Consigne
Quels sont les trois prénoms cités dans le texte sur le séjour au Sénégal ci-dessous ?

Une aventure humaine avant tout
Plus qu'un voyage, notre séjour au Sénégal aura été une rencontre. Rencontre avec un pays, rencontre avec un peuple. Une expérience humaine avant tout, incroyablement dense sur le plan émotionnel, et le retour à la réalité est un peu douloureux. L'impression d'avoir laissé derrière soi un chantier en cours, un chantier humain, avec tellement de choses à vivre encore, tellement de choses à faire ou à dire, que je ne peux empêcher un sentiment de frustration m'envahir. Je suis triste en fait. Ce voyage aura été une fulgurance, un rai de lumière aveuglant trop tôt éteint. J'aurais voulu poursuivre le chemin, celui de la fraternité, celui du partage. Qu'avais-je à vivre avec Amadou, Max et Mbaye ? Une histoire peut-être, peut-être rien. Cela aussi est difficile. N'avons-nous vécu durant ces quelques jours que dans l'illusion d'un rêve, n'avons-nous avancé que dans la réalité brumeuse d'une histoire tronquée dès le départ ? Aveuglés par une chaleur si intense que nous l'avons prise pour la réalité ? Peut-être n'étions nous finalement que des gens de passage, vite adoptés et vite oubliés. Cela est possible et je le sais, mais cette possibilité me coûte. Est-il concevable d'avoir vécu si intensément chaque instant de la rencontre avec l'autre sans qu'il en reste aucune trace ? Là réside la grande interrogation de ce voyage: quel degré de sincérité doit-on accorder à toute cette expérience ?

Données étudiées
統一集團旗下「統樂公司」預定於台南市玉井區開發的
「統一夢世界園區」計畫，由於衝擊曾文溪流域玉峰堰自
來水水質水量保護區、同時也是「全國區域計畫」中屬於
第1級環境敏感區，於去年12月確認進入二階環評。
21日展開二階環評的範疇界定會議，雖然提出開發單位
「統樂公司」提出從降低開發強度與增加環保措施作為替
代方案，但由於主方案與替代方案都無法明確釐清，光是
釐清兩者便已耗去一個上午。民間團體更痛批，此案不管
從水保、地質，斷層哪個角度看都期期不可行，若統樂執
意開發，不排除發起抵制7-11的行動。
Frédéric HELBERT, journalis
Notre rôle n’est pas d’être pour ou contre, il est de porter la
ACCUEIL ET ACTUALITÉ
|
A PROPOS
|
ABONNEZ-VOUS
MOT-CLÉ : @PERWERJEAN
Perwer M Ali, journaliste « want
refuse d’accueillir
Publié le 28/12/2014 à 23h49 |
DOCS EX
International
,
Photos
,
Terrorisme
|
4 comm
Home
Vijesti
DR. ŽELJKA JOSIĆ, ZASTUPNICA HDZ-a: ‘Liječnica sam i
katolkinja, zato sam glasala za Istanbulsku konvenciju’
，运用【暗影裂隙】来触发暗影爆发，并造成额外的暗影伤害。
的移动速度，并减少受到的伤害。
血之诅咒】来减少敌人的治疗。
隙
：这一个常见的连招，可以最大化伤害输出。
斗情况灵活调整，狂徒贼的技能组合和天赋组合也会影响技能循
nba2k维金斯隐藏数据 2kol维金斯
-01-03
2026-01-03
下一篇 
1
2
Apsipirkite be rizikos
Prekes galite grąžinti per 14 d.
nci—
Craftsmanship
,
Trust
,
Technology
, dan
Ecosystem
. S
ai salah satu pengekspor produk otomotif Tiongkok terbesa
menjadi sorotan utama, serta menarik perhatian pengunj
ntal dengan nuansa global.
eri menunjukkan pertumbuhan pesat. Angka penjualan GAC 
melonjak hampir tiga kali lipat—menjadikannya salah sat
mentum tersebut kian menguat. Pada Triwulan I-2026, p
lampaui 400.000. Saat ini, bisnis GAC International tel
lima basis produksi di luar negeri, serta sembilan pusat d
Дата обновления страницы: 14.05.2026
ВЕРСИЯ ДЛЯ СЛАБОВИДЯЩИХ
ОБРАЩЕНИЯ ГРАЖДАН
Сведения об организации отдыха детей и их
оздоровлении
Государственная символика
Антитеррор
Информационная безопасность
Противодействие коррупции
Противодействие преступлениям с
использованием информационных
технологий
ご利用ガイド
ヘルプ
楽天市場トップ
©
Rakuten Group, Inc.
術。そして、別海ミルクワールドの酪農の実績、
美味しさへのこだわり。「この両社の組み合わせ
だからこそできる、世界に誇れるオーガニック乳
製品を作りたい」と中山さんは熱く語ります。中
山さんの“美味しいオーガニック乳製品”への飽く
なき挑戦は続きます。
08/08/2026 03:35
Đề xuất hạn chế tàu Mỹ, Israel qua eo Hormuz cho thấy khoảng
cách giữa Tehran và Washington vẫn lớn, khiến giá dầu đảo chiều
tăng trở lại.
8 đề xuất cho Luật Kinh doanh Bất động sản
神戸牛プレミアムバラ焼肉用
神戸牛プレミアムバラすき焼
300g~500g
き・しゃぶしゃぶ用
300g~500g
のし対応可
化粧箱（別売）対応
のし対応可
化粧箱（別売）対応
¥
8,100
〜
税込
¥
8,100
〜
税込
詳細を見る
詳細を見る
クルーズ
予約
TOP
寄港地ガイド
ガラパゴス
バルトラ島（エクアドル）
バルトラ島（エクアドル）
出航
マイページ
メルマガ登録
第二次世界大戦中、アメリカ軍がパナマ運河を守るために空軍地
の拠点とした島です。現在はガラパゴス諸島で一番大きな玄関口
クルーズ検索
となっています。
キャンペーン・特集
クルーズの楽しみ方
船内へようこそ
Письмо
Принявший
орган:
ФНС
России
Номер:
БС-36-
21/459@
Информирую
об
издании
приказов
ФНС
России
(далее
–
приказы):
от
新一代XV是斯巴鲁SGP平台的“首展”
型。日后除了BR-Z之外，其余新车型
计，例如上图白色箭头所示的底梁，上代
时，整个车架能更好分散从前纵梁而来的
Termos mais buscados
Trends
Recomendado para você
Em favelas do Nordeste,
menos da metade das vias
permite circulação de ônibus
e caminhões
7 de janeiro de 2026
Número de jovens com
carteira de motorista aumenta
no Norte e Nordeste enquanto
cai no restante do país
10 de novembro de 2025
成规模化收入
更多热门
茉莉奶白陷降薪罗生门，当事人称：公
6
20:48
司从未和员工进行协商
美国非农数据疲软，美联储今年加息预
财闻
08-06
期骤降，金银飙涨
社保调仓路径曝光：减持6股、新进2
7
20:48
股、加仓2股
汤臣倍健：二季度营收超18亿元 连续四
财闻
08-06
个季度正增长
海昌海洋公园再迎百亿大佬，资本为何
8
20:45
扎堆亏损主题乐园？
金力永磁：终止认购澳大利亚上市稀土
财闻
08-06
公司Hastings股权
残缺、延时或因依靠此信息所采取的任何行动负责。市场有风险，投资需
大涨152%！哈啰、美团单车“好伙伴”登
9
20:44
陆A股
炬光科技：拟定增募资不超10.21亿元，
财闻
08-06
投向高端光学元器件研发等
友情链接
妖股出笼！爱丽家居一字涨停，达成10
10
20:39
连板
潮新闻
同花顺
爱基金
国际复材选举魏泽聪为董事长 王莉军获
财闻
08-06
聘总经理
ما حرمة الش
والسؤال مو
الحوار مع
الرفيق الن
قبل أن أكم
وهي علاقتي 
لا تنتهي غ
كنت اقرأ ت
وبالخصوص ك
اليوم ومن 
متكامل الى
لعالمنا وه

Résultat attendu
Amadou, Max et Mbaye.